◆ PROBLEM TO WORK ON: The number of lines holding "next" is all you should give; count them in the records below.

Items listed in a dataset

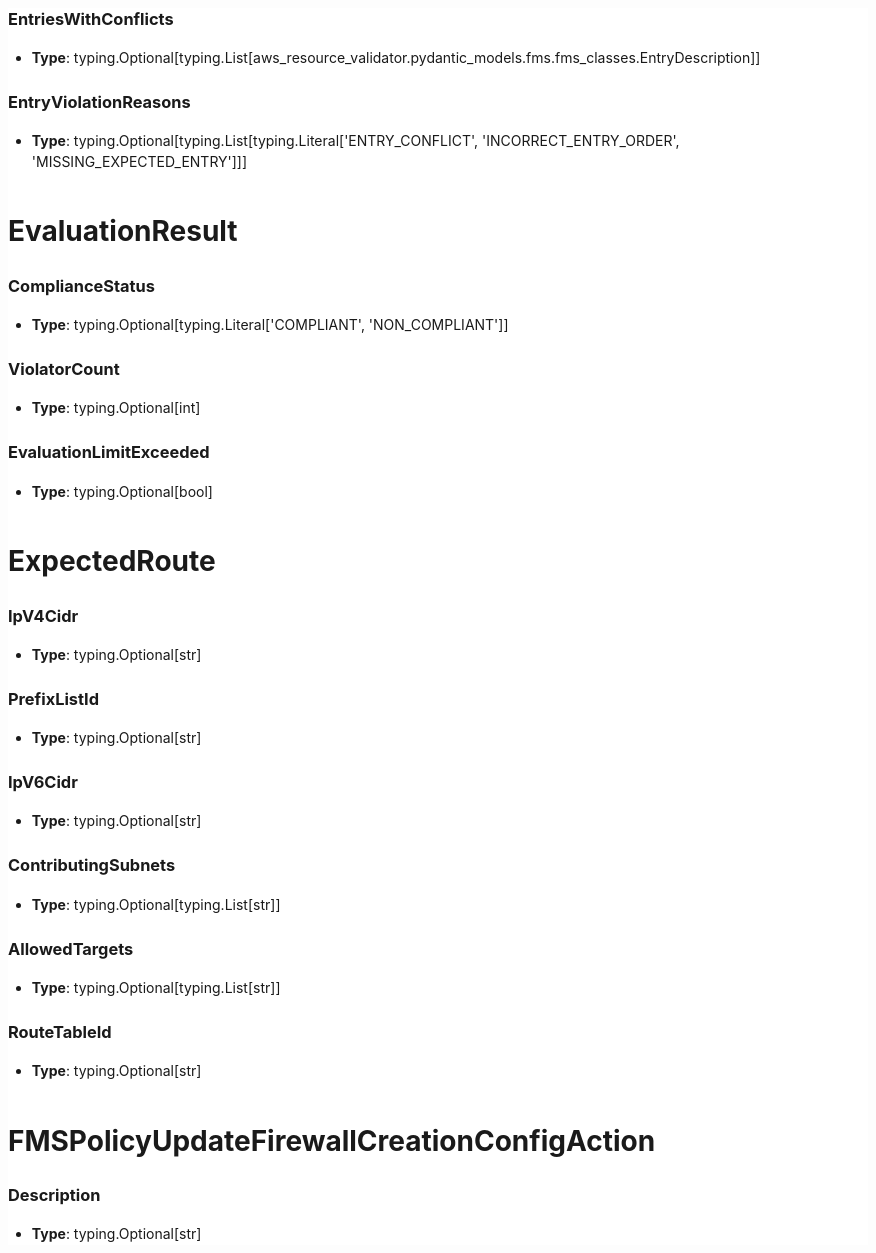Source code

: ### EntriesWithConflicts
- **Type**: typing.Optional[typing.List[aws_resource_validator.pydantic_models.fms.fms_classes.EntryDescription]]

### EntryViolationReasons
- **Type**: typing.Optional[typing.List[typing.Literal['ENTRY_CONFLICT', 'INCORRECT_ENTRY_ORDER', 'MISSING_EXPECTED_ENTRY']]]


# EvaluationResult

### ComplianceStatus
- **Type**: typing.Optional[typing.Literal['COMPLIANT', 'NON_COMPLIANT']]

### ViolatorCount
- **Type**: typing.Optional[int]

### EvaluationLimitExceeded
- **Type**: typing.Optional[bool]


# ExpectedRoute

### IpV4Cidr
- **Type**: typing.Optional[str]

### PrefixListId
- **Type**: typing.Optional[str]

### IpV6Cidr
- **Type**: typing.Optional[str]

### ContributingSubnets
- **Type**: typing.Optional[typing.List[str]]

### AllowedTargets
- **Type**: typing.Optional[typing.List[str]]

### RouteTableId
- **Type**: typing.Optional[str]


# FMSPolicyUpdateFirewallCreationConfigAction

### Description
- **Type**: typing.Optional[str]
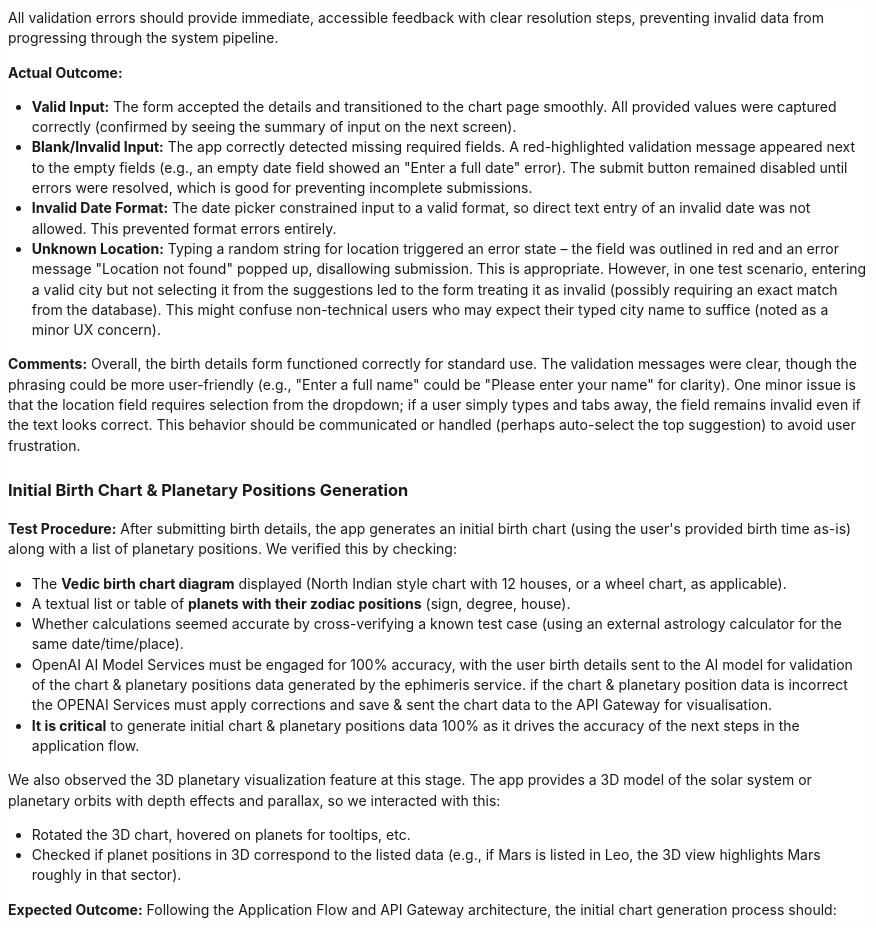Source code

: All validation errors should provide immediate, accessible feedback with clear resolution steps, preventing invalid data from progressing through the system pipeline.

**Actual Outcome:**
- **Valid Input:** The form accepted the details and transitioned to the chart page smoothly. All provided values were captured correctly (confirmed by seeing the summary of input on the next screen).
- **Blank/Invalid Input:** The app correctly detected missing required fields. A red-highlighted validation message appeared next to the empty fields (e.g., an empty date field showed an "Enter a full date" error). The submit button remained disabled until errors were resolved, which is good for preventing incomplete submissions.
- **Invalid Date Format:** The date picker constrained input to a valid format, so direct text entry of an invalid date was not allowed. This prevented format errors entirely.
- **Unknown Location:** Typing a random string for location triggered an error state – the field was outlined in red and an error message "Location not found" popped up, disallowing submission. This is appropriate. However, in one test scenario, entering a valid city but not selecting it from the suggestions led to the form treating it as invalid (possibly requiring an exact match from the database). This might confuse non-technical users who may expect their typed city name to suffice (noted as a minor UX concern).

**Comments:** Overall, the birth details form functioned correctly for standard use. The validation messages were clear, though the phrasing could be more user-friendly (e.g., "Enter a full name" could be "Please enter your name" for clarity). One minor issue is that the location field requires selection from the dropdown; if a user simply types and tabs away, the field remains invalid even if the text looks correct. This behavior should be communicated or handled (perhaps auto-select the top suggestion) to avoid user frustration.

### Initial Birth Chart & Planetary Positions Generation
**Test Procedure:** After submitting birth details, the app generates an initial birth chart (using the user's provided birth time as-is) along with a list of planetary positions. We verified this by checking:
- The **Vedic birth chart diagram** displayed (North Indian style chart with 12 houses, or a wheel chart, as applicable).
- A textual list or table of **planets with their zodiac positions** (sign, degree, house).
- Whether calculations seemed accurate by cross-verifying a known test case (using an external astrology calculator for the same date/time/place).
- OpenAI AI Model Services must be engaged for 100% accuracy, with the user birth details sent to the AI model for validation of the chart & planetary positions data generated by the ephimeris service. if the chart & planetary position data is incorrect the OPENAI Services must apply corrections and save & sent the chart data to the API Gateway for visualisation.
- **It is critical** to generate initial chart & planetary positions data 100% as it drives the accuracy of the next steps in the application flow.

We also observed the 3D planetary visualization feature at this stage. The app provides a 3D model of the solar system or planetary orbits with depth effects and parallax, so we interacted with this:
- Rotated the 3D chart, hovered on planets for tooltips, etc.
- Checked if planet positions in 3D correspond to the listed data (e.g., if Mars is listed in Leo, the 3D view highlights Mars roughly in that sector).

**Expected Outcome:**
Following the Application Flow and API Gateway architecture, the initial chart generation process should:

◆ SOLUTION: 3